◆ **EXTRACT PROVIDED**:
Start of Block

A long time ago I printed a bunch of John Scheck's funniest essays from his blog and put this printout in my bathroom for people to read while relieving themselves. I'd have guests over and they'd disappear for way longer than anyone needs to finish his or her business, and meanwhile the other guests and I could hear loud laughter echoing from the bathroom. I couldn't tell you how many times people emerged from their potty break praising that they'd just read the funniest shit ever. "When is this coming out as a book?" they'd inquire.
Well, here it is in all its glory, a collection of John Scheck's funniest essays that once appeared on his blog back when blogging was popular.
Scheck's book is wickedly funny, sure, but what I really enjoy is that beneath the biting humor is some truly poignant social criticism. We are, for all intents and purposes, a fucking horrible society, truly demented and awful, and Scheck cuts through the niceties to point out what a pile of ridiculous piffle we've become. Moreover, most of us are batshit crazy and narcissistic nitwits, and Scheck reminds us that we have to seriously laugh at ourselves if we truly want to make sense of where we've gone wrong.

End of Block

◆ **USING THE INFORMATION**:
1. In the review of John Scheck's essay collection, where was the printout of his blog essays kept?
2. Resume the review of John Scheck's essay collection after its final sentence and carry it forward in the same voice.

◆ **RECORD EXCERPTS**:

Start of Block

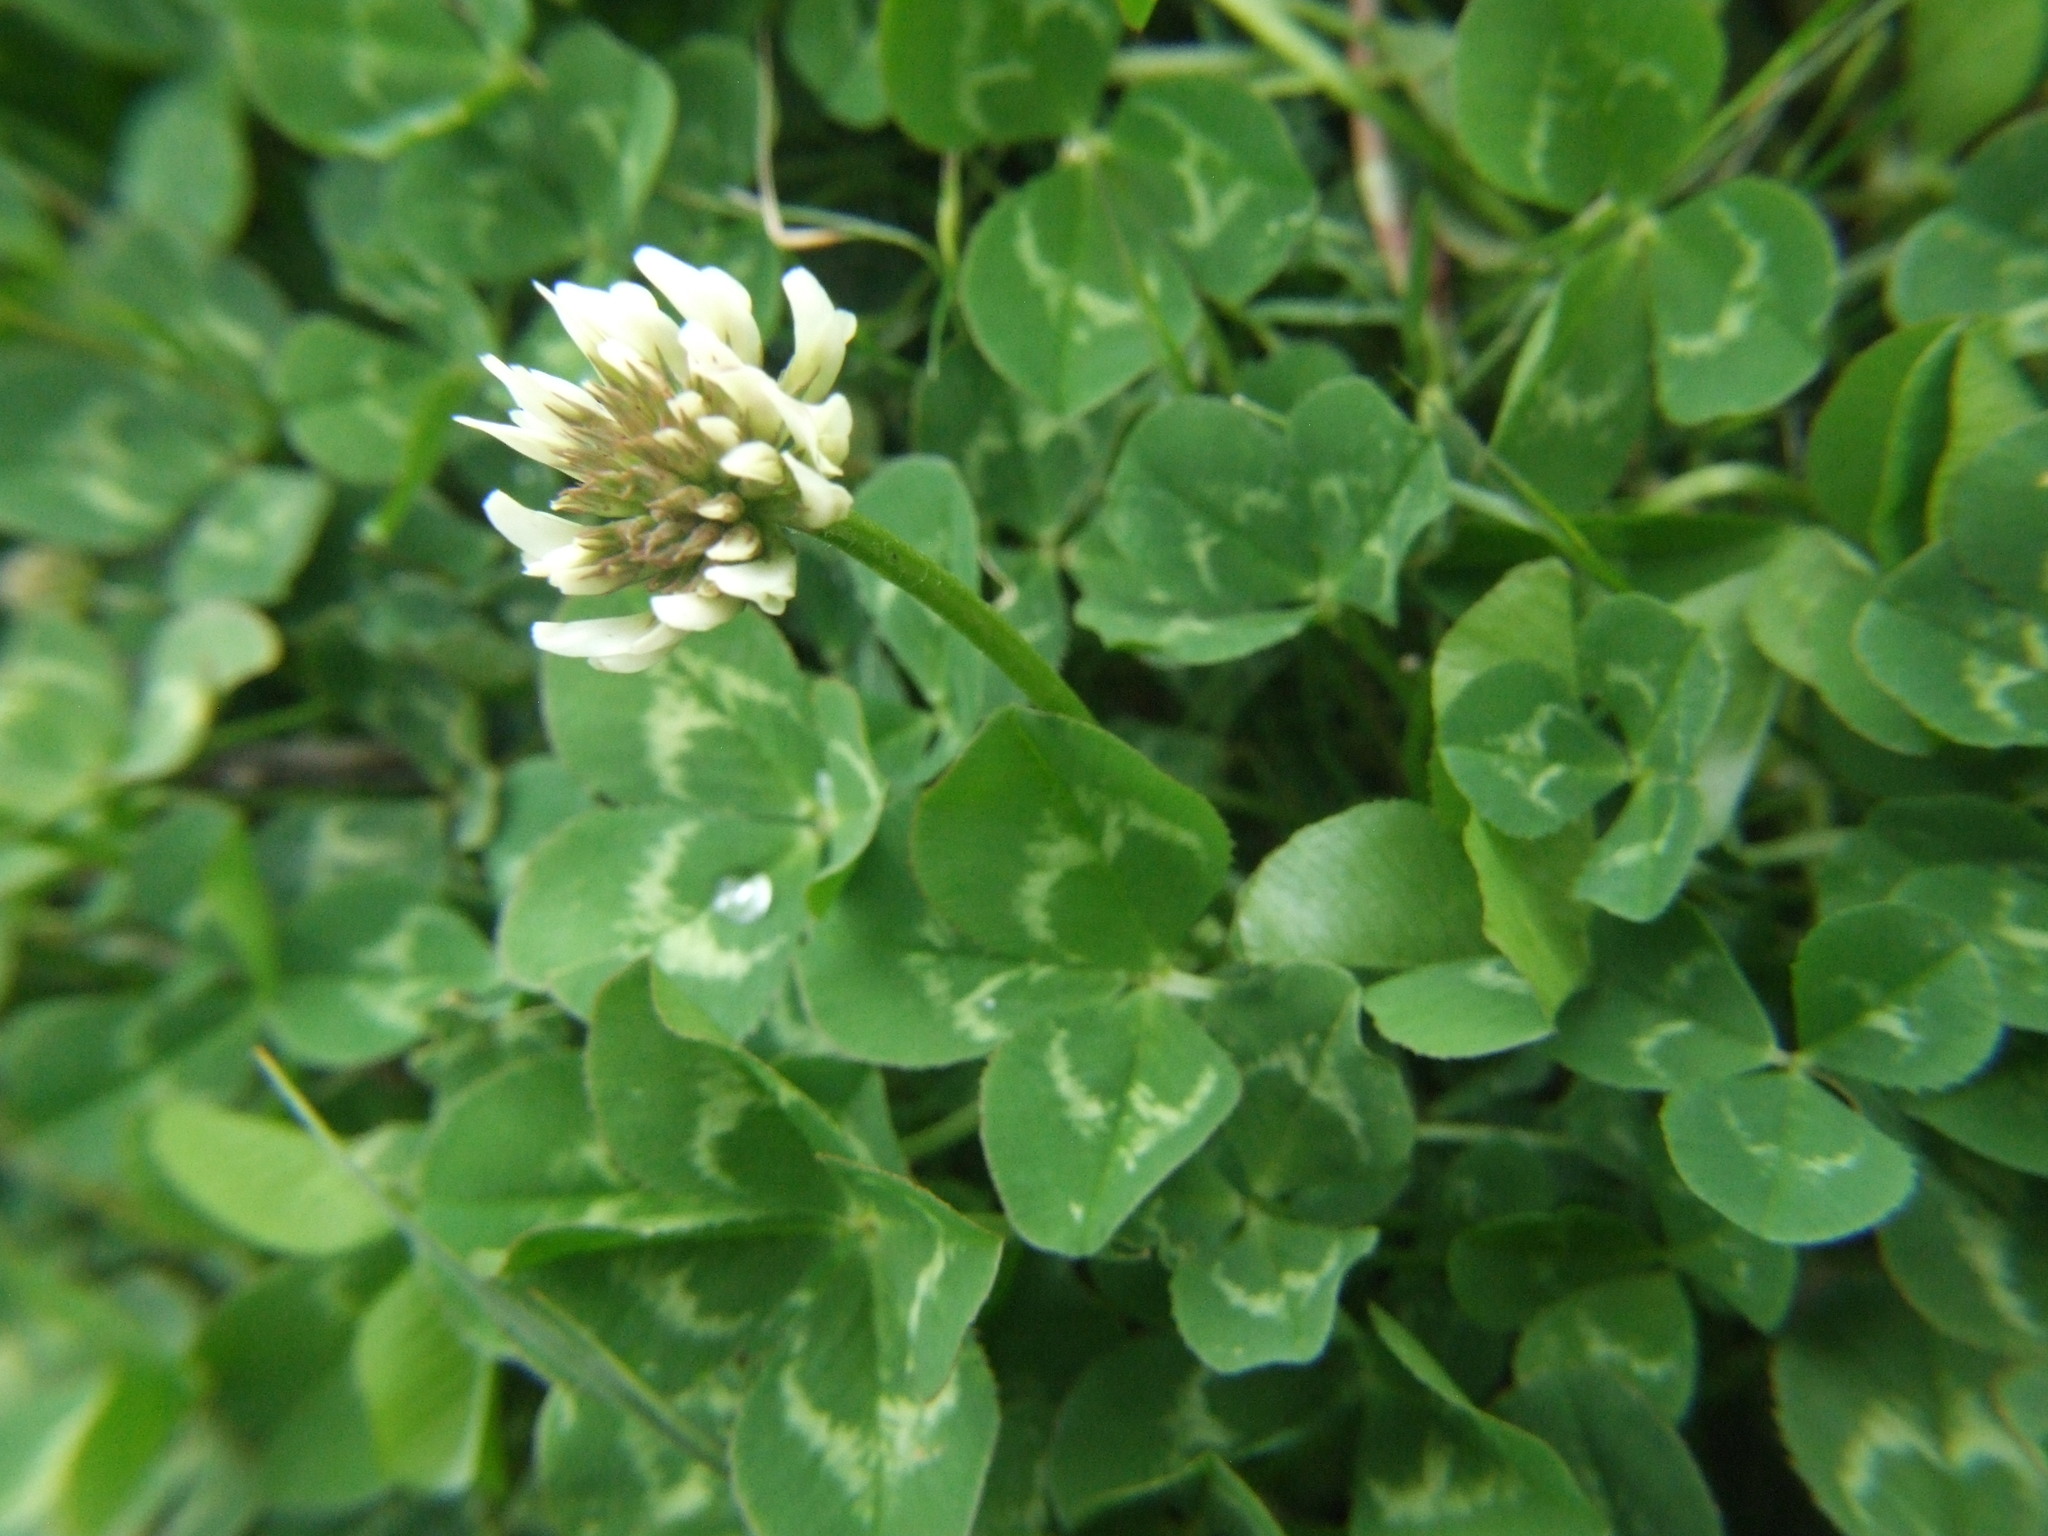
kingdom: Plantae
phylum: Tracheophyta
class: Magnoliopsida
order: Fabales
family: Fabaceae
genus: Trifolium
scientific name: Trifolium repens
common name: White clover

End of Block

◆ **RESPONSES PER TASK**:
1. In the bathroom, for people to read while relieving themselves.

2.
The best humor is really like a form of excision surgery where something has to be cut off to save the body from infection. Scheck's book excises the inflated egos of the truly stupid and monumentally inept, all the while making us laugh out loud as he hacks away at these diseased parts. He rarely pulls punches and offends with an almost indifferent cruelty, and yet the honesty of his satire is what makes his humor so goddamned appealing.
The great Marty Feldman said it best about comedy: "Comedy, like sodomy, is an unnatural act." Amen, brother. Scheck brilliantly exemplifies Feldman's simple premise in every one of these humor essays. Whether brief or long, each essay bites through the polite, boring veneer of dishonesty and delusion that prevents people from seeing how utterly ridiculous they really are. Look in a mirror, folks, then read Scheck's humorous take on everything worth mocking. All great philosophies worth knowing begin with criticism and doubt about the nature of everything, and Scheck's philosophy, like his humor, shines brightly like an exploding star.
You must be warned: you might crap yourself laughing. That's why I planted a copy in my bathroom all those years ago; it seemed the appropriate place for people to read this collection and not embarrass themselves.